▶ **SELECTED TEXT**:
====================

# Just ordered a new Canon 600D today!



## Joey_Yack (Oct 13, 2012)

Hey guys, I've been saving up for a dslr for about a year now, so I finally ordered it today! Been using my point and shoot for the time being, can't wait to post pictures on here with it!


----------



## OregonT3i (Oct 16, 2012)

I hope it serves you well. I had one for a year and recently sold it. I hated that camera!


----------



## .SimO. (Oct 16, 2012)

Congrats.  The T3i is a fantastic camera so i'm not sure what Oregon is talking about.  If you accept it for what it is, an entry level DSLR, then you will be amazed at the capabilities it has.  Can't wait to see pics.


----------



## Derrel (Oct 16, 2012)

Awesome!!!!! New cam on the way!


----------



## OregonT3i (Oct 16, 2012)

> The T3i is a fantastic camera so i'm not sure what Oregon is talking about.



The T3i was a decent camera, but it really didn't excel in any areas. Slow fps, 9 point auto focus, 1 cross point, slow AF, average battery life. I don't know, Canon just wasn't for me. 

My first DSLR was a Sony a300, and using older AF Minolta lenses, I was able to get excellent image quality. With the T3i, a Tamron 16-50 2.8, Canon 50mm 1.8, and Canon 70-300 USM IS, the image quality was just not there for me. On top of the things listed above, it was time for me to move on to something else.

And I'm sorry for my earlier post. Congrats on the new camera purchase. I'm not trying to discourage you or discount your purchase. This post was just explaining why I feel the way I do about the T3i.


----------



## Dao (Oct 16, 2012)

Congrats on the new camera, I am sure you will like it.


----------



## .SimO. (Oct 16, 2012)

OregonT3i said:


> > The T3i is a fantastic camera so i'm not sure what Oregon is talking about.
> 
> 
> 
> ...

====================

▶ **WHAT IS NEEDED**: Copy out the forum thread about ordering a new Canon 600D word for word, from its title to its final line. The lines after this point come from a different source.

▶ **RECORDS SHOWN**:
====================

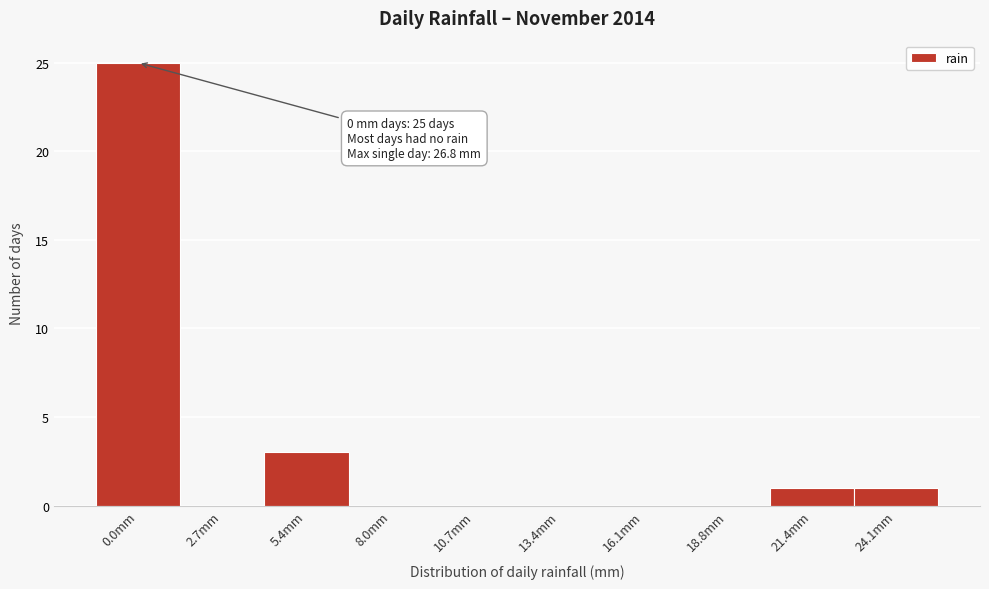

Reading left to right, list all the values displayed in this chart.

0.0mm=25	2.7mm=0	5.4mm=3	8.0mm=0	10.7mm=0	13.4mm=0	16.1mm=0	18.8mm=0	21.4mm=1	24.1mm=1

====================

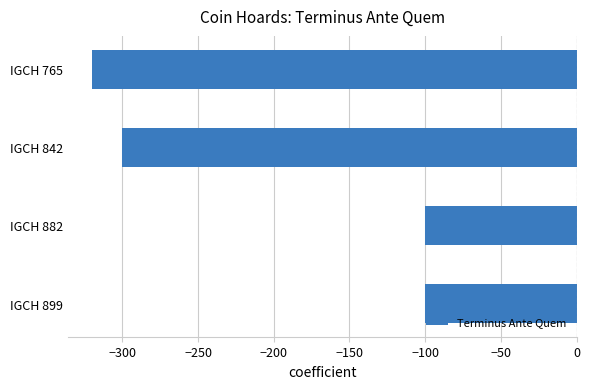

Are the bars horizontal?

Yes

====================

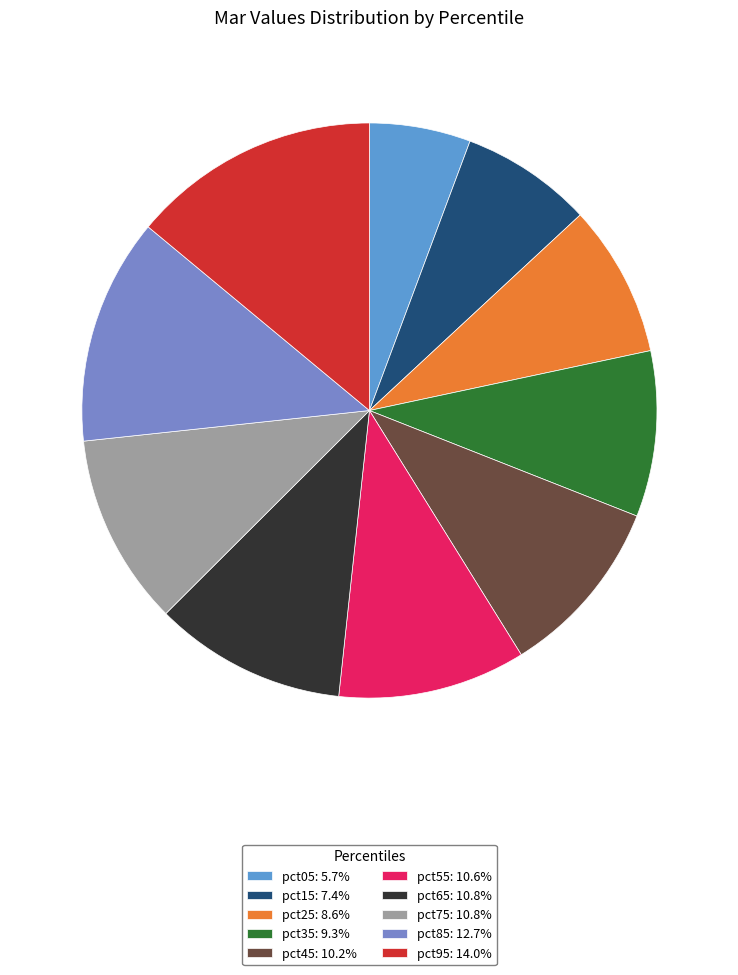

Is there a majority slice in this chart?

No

====================

▶ **ANSWER AREA**:
# Just ordered a new Canon 600D today!



## Joey_Yack (Oct 13, 2012)

Hey guys, I've been saving up for a dslr for about a year now, so I finally ordered it today! Been using my point and shoot for the time being, can't wait to post pictures on here with it!


----------



## OregonT3i (Oct 16, 2012)

I hope it serves you well. I had one for a year and recently sold it. I hated that camera!


----------



## .SimO. (Oct 16, 2012)

Congrats.  The T3i is a fantastic camera so i'm not sure what Oregon is talking about.  If you accept it for what it is, an entry level DSLR, then you will be amazed at the capabilities it has.  Can't wait to see pics.


----------



## Derrel (Oct 16, 2012)

Awesome!!!!! New cam on the way!


----------



## OregonT3i (Oct 16, 2012)

> The T3i is a fantastic camera so i'm not sure what Oregon is talking about.



The T3i was a decent camera, but it really didn't excel in any areas. Slow fps, 9 point auto focus, 1 cross point, slow AF, average battery life. I don't know, Canon just wasn't for me. 

My first DSLR was a Sony a300, and using older AF Minolta lenses, I was able to get excellent image quality. With the T3i, a Tamron 16-50 2.8, Canon 50mm 1.8, and Canon 70-300 USM IS, the image quality was just not there for me. On top of the things listed above, it was time for me to move on to something else.

And I'm sorry for my earlier post. Congrats on the new camera purchase. I'm not trying to discourage you or discount your purchase. This post was just explaining why I feel the way I do about the T3i.


----------



## Dao (Oct 16, 2012)

Congrats on the new camera, I am sure you will like it.


----------



## .SimO. (Oct 16, 2012)

OregonT3i said:


> > The T3i is a fantastic camera so i'm not sure what Oregon is talking about.
> 
> 
> 
> ...